Last night when I got Holly out she was super jumpy about being touched. It normally takes her 2 mins to get comfy and settle next to me and sleep during bonding time, today it took her 10. Even then she kept moving to try get comfy every few mins. She scratched a little more than she usually does to.

Every time I touched her she started jumping around in circles which is totally abnormal for her, normally she just stays still and lets me stroke her no problem. She has become pretty bitey too, she doesnt normally bite, but when I was touching her tonight she tried to bite 4 times, and it wasnt a lick or sniff just open mouth and chomp. 

She is 1 year 7 months. She doesnt really seem to be losing more quills than normal.
This is so unlike her she has never acted this way even when she was a baby and quilling! I just cant work out what might have caused this especially as there theres no real quill loss, just the normal odd ones.

Any suggestions.
If this change stays or it gets any worse or theres anymore changes I will take her to vet.


----------



## Emc (Nov 18, 2018)

Everyone has their off days - and i dont think hedgehogs are excluded in this. Coco never bites me, but does have the odd day where she'll be huffier than normal. It's nothing I'd be concerned about unless it continues and doesn't change. 

Her biting you was likely out of frustration that you werent listening to her when she made it known she wasnt in the mood.
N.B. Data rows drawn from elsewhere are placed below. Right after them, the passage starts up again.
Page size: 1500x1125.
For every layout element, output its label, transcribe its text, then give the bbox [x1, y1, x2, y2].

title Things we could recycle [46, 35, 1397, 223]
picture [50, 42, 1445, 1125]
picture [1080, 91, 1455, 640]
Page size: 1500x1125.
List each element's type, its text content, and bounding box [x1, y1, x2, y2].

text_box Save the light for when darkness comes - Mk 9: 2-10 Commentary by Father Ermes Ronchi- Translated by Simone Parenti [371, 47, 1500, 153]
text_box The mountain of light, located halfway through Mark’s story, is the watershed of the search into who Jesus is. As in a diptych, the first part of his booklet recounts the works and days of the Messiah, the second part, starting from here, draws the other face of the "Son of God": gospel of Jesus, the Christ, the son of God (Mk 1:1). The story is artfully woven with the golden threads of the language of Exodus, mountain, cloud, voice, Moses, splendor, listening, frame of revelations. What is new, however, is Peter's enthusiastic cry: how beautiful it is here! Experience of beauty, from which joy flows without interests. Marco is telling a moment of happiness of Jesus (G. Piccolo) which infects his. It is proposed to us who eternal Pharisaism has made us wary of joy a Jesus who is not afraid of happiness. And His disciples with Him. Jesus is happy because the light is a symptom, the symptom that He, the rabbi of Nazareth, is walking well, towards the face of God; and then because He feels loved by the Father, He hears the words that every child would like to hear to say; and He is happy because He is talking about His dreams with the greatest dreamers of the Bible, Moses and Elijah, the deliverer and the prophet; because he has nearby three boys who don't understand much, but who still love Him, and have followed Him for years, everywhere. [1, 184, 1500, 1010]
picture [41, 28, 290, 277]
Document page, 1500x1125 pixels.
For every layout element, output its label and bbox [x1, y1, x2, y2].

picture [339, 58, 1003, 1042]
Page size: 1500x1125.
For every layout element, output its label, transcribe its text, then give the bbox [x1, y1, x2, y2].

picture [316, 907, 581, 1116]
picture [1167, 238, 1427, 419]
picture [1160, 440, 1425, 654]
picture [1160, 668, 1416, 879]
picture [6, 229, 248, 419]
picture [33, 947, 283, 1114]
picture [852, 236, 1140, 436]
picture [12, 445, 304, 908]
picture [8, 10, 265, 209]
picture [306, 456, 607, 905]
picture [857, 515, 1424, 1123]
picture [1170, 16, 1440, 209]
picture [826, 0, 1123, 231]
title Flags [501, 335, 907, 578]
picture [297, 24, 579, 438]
Of course with hedgehogs it's often said to handle them regardless of the show they put on; but sometimes, especially if theyre so upset, i think it can do more harm than good and one day to themselves isnt going to hurt.


----------



## Ria (Aug 30, 2018)

I only needed to pick her up to take her back upstairs and she wouldnt let me. I sorta had no choice. 

She's had off days but nothing like this before. I went to stroke her like normal and she starts jumping around in circles and trying to bite, so I stopped and then she just left her to settle but she wouldnt settle at all.
Then I needed to pick her up to take her back and she wouldnt let me touch her just kept trying to bite.
I mean I couldn't not put her back, because It was like half 10 at night and I needed to get to sleep.

I mean she has had off days been more huffy with being picked up, but never ever acted like this. She was fine when I first got her out just a little huffy from being woken, but then after acted like that.


----------



## Emc (Nov 18, 2018)

From your initial post, it sounded like you had just taken her out of her cage, she was acting grumpier than normal, and things escalated from there.

Nonetheless, reasons don't really matter - I think the main thing is to just keep an eye on her. If the behaviour continues, it could be the sign of an underlying problem (as most tame animals who become suddenly aggressive usually have a reason for doing so; i.e pain). It's also potentially nothing; she could have just not been in the mood that day, or smelled something off your clothes she didnt like.


----------



## Ria (Aug 30, 2018)

I didnt word it very well the first time.
But her acting like that was weird I didnt like it and there was clearly something pain, moody or different smell, although I've not changed anything smell wise and I change into my pjs to get her to its not picked up any new smells to help her.

I'll see how she is tonight, but something was definitely up with her just cant see what.


----------